§ About this task
Please write out, exactly as they appear, the line containing "444 257 1270" and every line after it to the end of the records, and nothing more.

§ Source material
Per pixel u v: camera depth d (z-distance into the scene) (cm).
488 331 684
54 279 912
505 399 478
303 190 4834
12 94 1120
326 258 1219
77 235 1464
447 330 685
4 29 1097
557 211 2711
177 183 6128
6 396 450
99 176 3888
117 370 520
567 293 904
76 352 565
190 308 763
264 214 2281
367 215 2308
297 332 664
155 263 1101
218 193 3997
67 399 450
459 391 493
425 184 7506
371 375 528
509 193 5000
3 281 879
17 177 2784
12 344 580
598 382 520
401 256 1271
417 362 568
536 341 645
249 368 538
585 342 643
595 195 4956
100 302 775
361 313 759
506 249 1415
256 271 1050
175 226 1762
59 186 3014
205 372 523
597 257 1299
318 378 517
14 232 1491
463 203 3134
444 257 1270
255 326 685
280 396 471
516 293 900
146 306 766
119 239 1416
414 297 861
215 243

§ Exercise output
444 257 1270
255 326 685
280 396 471
516 293 900
146 306 766
119 239 1416
414 297 861
215 243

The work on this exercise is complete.